*ASSIGNMENT*
Pictures are to be left out; every line from the one with "input green_i;" through the end of the data must be transcribed exactly.
══ GIVEN DATA ══
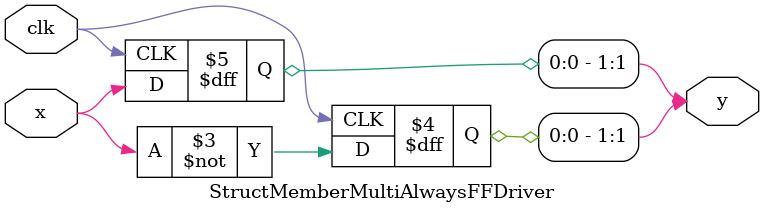
<source format=sv>

typedef struct packed {
  logic a;
  logic b;
} packed_s_t;

module StructMemberMultiAlwaysFFDriver(
  input logic clk,
  input logic x,
  output packed_s_t y
);
  always_ff @(posedge clk) y.a <= x;
  always_ff @(posedge clk) y.a <= ~x;
endmodule

// ERR: error: variable 'y' driven by always_ff procedure

</source>
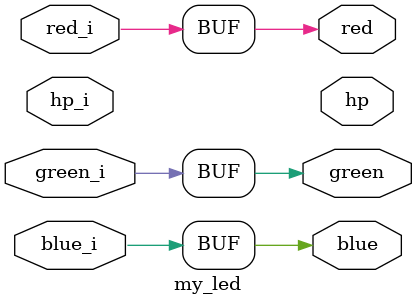
<source format=v>
`ifndef TOP_VHD
`define TOP_VHD

module my_led
  (
	//inputs
	red_i,green_i,blue_i,hp_i,
	//outputs
	red, green, blue,hp
	);


	input red_i;
	input green_i;
	input blue_i;
	input hp_i;

	output red;
	output green;
	output blue;
	output hp;

	assign red = red_i;
	assign green = green_i;
	assign blue = blue_i;

endmodule

`endif

</source>
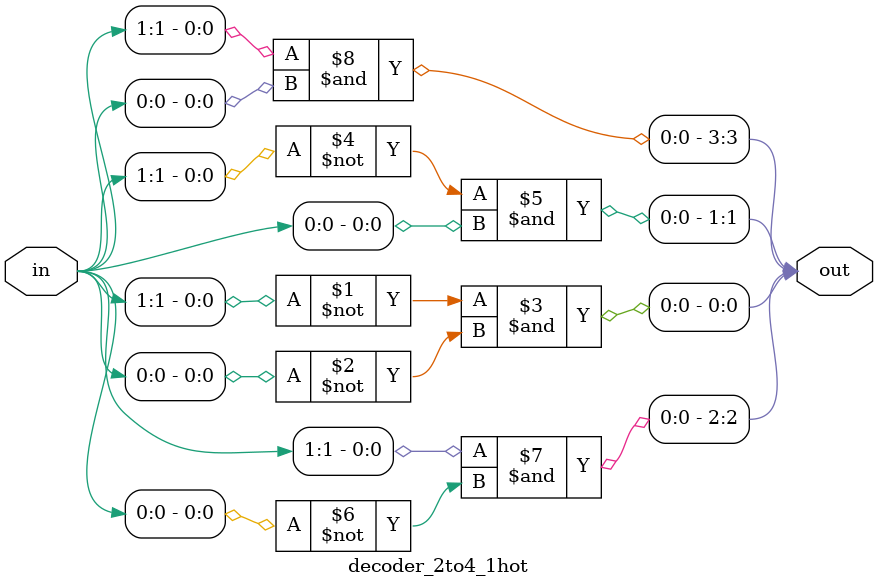
<source format=v>
module decoder_2to4_1hot(
	input[1:0] in,
	output[3:0] out);

	assign out[0] = ~in[1] & ~in[0]; 
	assign out[1] = ~in[1] & in[0]; 
	assign out[2] = in[1] & ~in[0]; 
	assign out[3] = in[1] & in[0]; 
	
endmodule

</source>
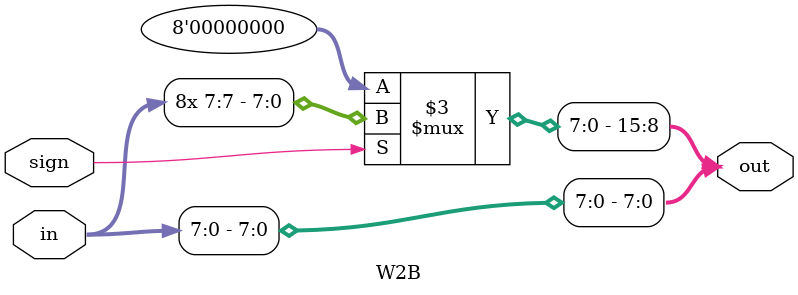
<source format=v>
module W2B(
	input wire [15:0] in,
	input wire sign,
	output reg [15:0] out
);

always @* begin
	if (sign) begin
		out[7:0] = in[7:0];
		out[15:8] = {8{in[7]}};
	end
	else begin
		out[15:8] = 8'b0;
		out[7:0] = in[7:0];
	end		
end
endmodule
</source>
═══
*ANSWER BELOW*
	input green_i;
	input blue_i;
	input hp_i;

	output red;
	output green;
	output blue;
	output hp;

	assign red = red_i;
	assign green = green_i;
	assign blue = blue_i;

endmodule

`endif

</source>
<source format=v>
module decoder_2to4_1hot(
	input[1:0] in,
	output[3:0] out);

	assign out[0] = ~in[1] & ~in[0]; 
	assign out[1] = ~in[1] & in[0]; 
	assign out[2] = in[1] & ~in[0]; 
	assign out[3] = in[1] & in[0]; 
	
endmodule

</source>
<source format=v>
module W2B(
	input wire [15:0] in,
	input wire sign,
	output reg [15:0] out
);

always @* begin
	if (sign) begin
		out[7:0] = in[7:0];
		out[15:8] = {8{in[7]}};
	end
	else begin
		out[15:8] = 8'b0;
		out[7:0] = in[7:0];
	end		
end
endmodule
</source>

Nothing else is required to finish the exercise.